WHAT TO DO: Reproduce word for word everything in the listing below, from the line containing "VEĻAS MAZGĀJAMĀS MAŠĪNAS KAPSULAS" down to the line containing "的 神 呢 。 至 於 我 、 和 我 家 、 我 們 必 定 事 奉 耶 和 華 。", both lines included. Leave the pictures out of your answer.

EXERCISE DATA:
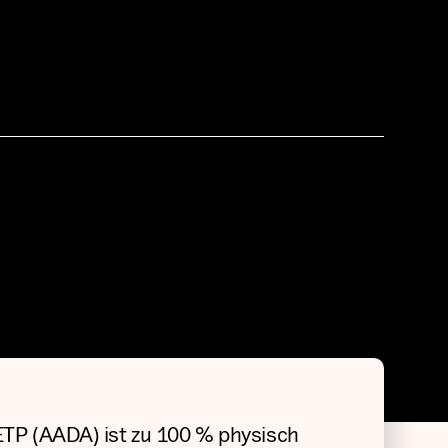
TP (AADA) ist zu 100 % physisch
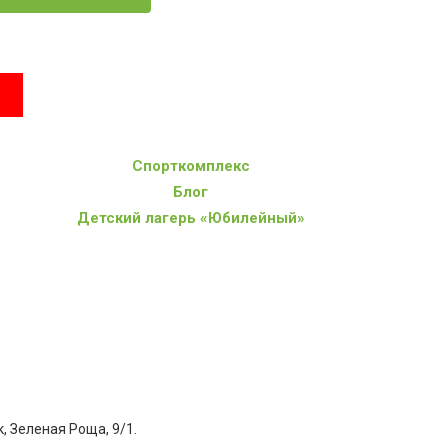
Спорткомплекс
Блог
Детский лагерь «Юбилейный»
к
,
Зеленая Роща, 9/1
.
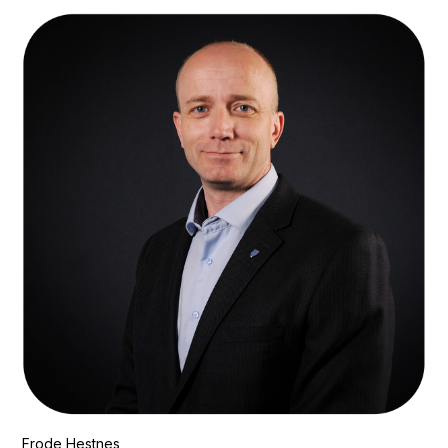
Frode Hestnes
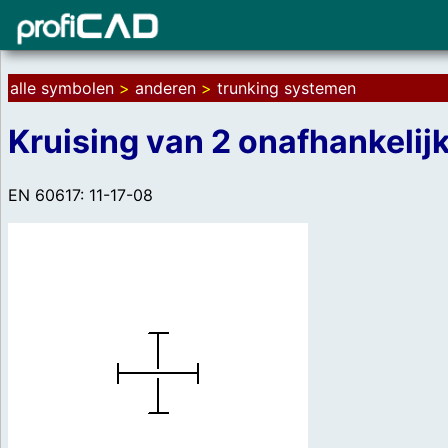
alle symbolen
>
anderen
>
trunking systemen
Kruising van 2 onafhankeli
EN 60617: 11-17-08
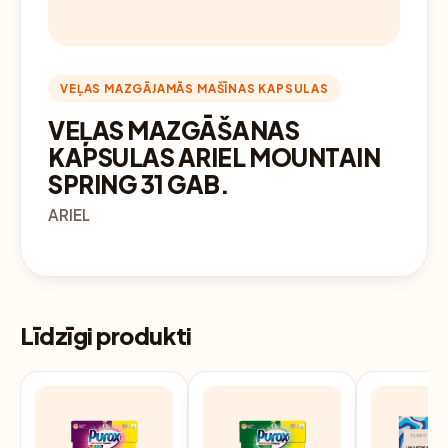
VEĻAS MAZGĀJAMĀS MAŠĪNAS KAPSULAS
VEĻAS MAZGĀŠANAS
KAPSULAS ARIEL MOUNTAIN
SPRING 31 GAB.
ARIEL
Līdzīgi produkti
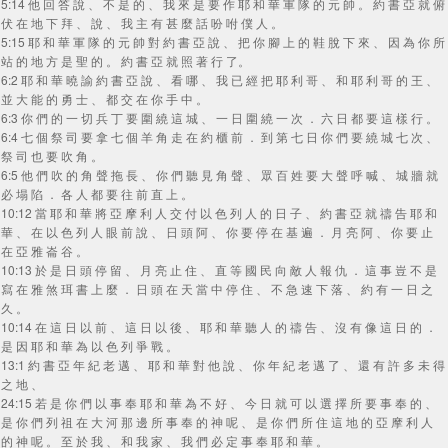
5:14 他 回 答 說 、 不 是 的 、 我 來 是 要 作 耶 和 華 軍 隊 的 元 帥 。 約 書 亞 就 俯
伏 在 地 下 拜 、 說 、 我 主 有 甚 麼 話 吩 咐 僕 人 。
5:15 耶 和 華 軍 隊 的 元 帥 對 約 書 亞 說 、 把 你 腳 上 的 鞋 脫 下 來 、 因 為 你 所
站 的 地 方 是 聖 的 。 約 書 亞 就 照 著 行 了。
6:2 耶 和 華 曉 諭 約 書 亞 說 、 看 哪 、 我 已 經 把 耶 利 哥 、 和 耶 利 哥 的 王 、
並 大 能 的 勇 士 、 都 交 在 你 手 中 。
6:3 你 們 的 一 切 兵 丁 要 圍 繞 這 城 、 一 日 圍 繞 一 次 ． 六 日 都 要 這 樣 行 。
6:4 七 個 祭 司 要 拿 七 個 羊 角 走 在 約 櫃 前 ． 到 第 七 日 你 們 要 繞 城 七 次 、
祭 司 也 要 吹 角 。
6:5 他 們 吹 的 角 聲 拖 長 、 你 們 聽 見 角 聲 、 眾 百 姓 要 大 聲 呼 喊 、 城 牆 就
必 塌 陷 ． 各 人 都 要 往 前 直 上 。
10:12 當 耶 和 華 將 亞 摩 利 人 交 付 以 色 列 人 的 日 子 、 約 書 亞 就 禱 告 耶 和
華 、 在 以 色 列 人 眼 前 說 、 日 頭 阿 、 你 要 停 在 基 遍 ． 月 亮 阿 、 你 要 止
在 亞 雅 崙 谷 。
10:13 於 是 日 頭 停 留 、 月 亮 止 住 、 直 等 國 民 向 敵 人 報 仇 ． 這 事 豈 不 是
寫 在 雅 煞 珥 書 上 麼 ． 日 頭 在 天 當 中 停 住 、 不 急 速 下 落 、 約 有 一 日 之
久 。
10:14 在 這 日 以 前 、 這 日 以 後 、 耶 和 華 聽 人 的 禱 告 、 沒 有 像 這 日 的 ．
是 因 耶 和 華 為 以 色 列 爭 戰 。
13:1 約 書 亞 年 紀 老 邁 、 耶 和 華 對 他 說 、 你 年 紀 老 邁 了 、 還 有 許 多 未 得
之 地 、
24:15 若 是 你 們 以 事 奉 耶 和 華 為 不 好 、 今 日 就 可 以 選 擇 所 要 事 奉 的 、
是 你 們 列 祖 在 大 河 那 邊 所 事 奉 的 神 呢 、 是 你 們 所 住 這 地 的 亞 摩 利 人
的 神 呢 。 至 於 我 、 和 我 家 、 我 們 必 定 事 奉 耶 和 華 。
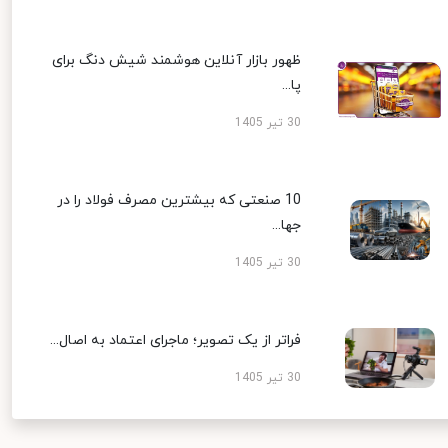
ظهور بازار آنلاین هوشمند شیش دنگ برای
پا...
30 تیر 1405
10 صنعتی که بیشترین مصرف فولاد را در
جها...
30 تیر 1405
فراتر از یک تصویر؛ ماجرای اعتماد به اصال...
30 تیر 1405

THE ANSWER:
VEĻAS MAZGĀJAMĀS MAŠĪNAS KAPSULAS
VEĻAS MAZGĀŠANAS
KAPSULAS ARIEL MOUNTAIN
SPRING 31 GAB.
ARIEL
Līdzīgi produkti
5:14 他 回 答 說 、 不 是 的 、 我 來 是 要 作 耶 和 華 軍 隊 的 元 帥 。 約 書 亞 就 俯
伏 在 地 下 拜 、 說 、 我 主 有 甚 麼 話 吩 咐 僕 人 。
5:15 耶 和 華 軍 隊 的 元 帥 對 約 書 亞 說 、 把 你 腳 上 的 鞋 脫 下 來 、 因 為 你 所
站 的 地 方 是 聖 的 。 約 書 亞 就 照 著 行 了。
6:2 耶 和 華 曉 諭 約 書 亞 說 、 看 哪 、 我 已 經 把 耶 利 哥 、 和 耶 利 哥 的 王 、
並 大 能 的 勇 士 、 都 交 在 你 手 中 。
6:3 你 們 的 一 切 兵 丁 要 圍 繞 這 城 、 一 日 圍 繞 一 次 ． 六 日 都 要 這 樣 行 。
6:4 七 個 祭 司 要 拿 七 個 羊 角 走 在 約 櫃 前 ． 到 第 七 日 你 們 要 繞 城 七 次 、
祭 司 也 要 吹 角 。
6:5 他 們 吹 的 角 聲 拖 長 、 你 們 聽 見 角 聲 、 眾 百 姓 要 大 聲 呼 喊 、 城 牆 就
必 塌 陷 ． 各 人 都 要 往 前 直 上 。
10:12 當 耶 和 華 將 亞 摩 利 人 交 付 以 色 列 人 的 日 子 、 約 書 亞 就 禱 告 耶 和
華 、 在 以 色 列 人 眼 前 說 、 日 頭 阿 、 你 要 停 在 基 遍 ． 月 亮 阿 、 你 要 止
在 亞 雅 崙 谷 。
10:13 於 是 日 頭 停 留 、 月 亮 止 住 、 直 等 國 民 向 敵 人 報 仇 ． 這 事 豈 不 是
寫 在 雅 煞 珥 書 上 麼 ． 日 頭 在 天 當 中 停 住 、 不 急 速 下 落 、 約 有 一 日 之
久 。
10:14 在 這 日 以 前 、 這 日 以 後 、 耶 和 華 聽 人 的 禱 告 、 沒 有 像 這 日 的 ．
是 因 耶 和 華 為 以 色 列 爭 戰 。
13:1 約 書 亞 年 紀 老 邁 、 耶 和 華 對 他 說 、 你 年 紀 老 邁 了 、 還 有 許 多 未 得
之 地 、
24:15 若 是 你 們 以 事 奉 耶 和 華 為 不 好 、 今 日 就 可 以 選 擇 所 要 事 奉 的 、
是 你 們 列 祖 在 大 河 那 邊 所 事 奉 的 神 呢 、 是 你 們 所 住 這 地 的 亞 摩 利 人
的 神 呢 。 至 於 我 、 和 我 家 、 我 們 必 定 事 奉 耶 和 華 。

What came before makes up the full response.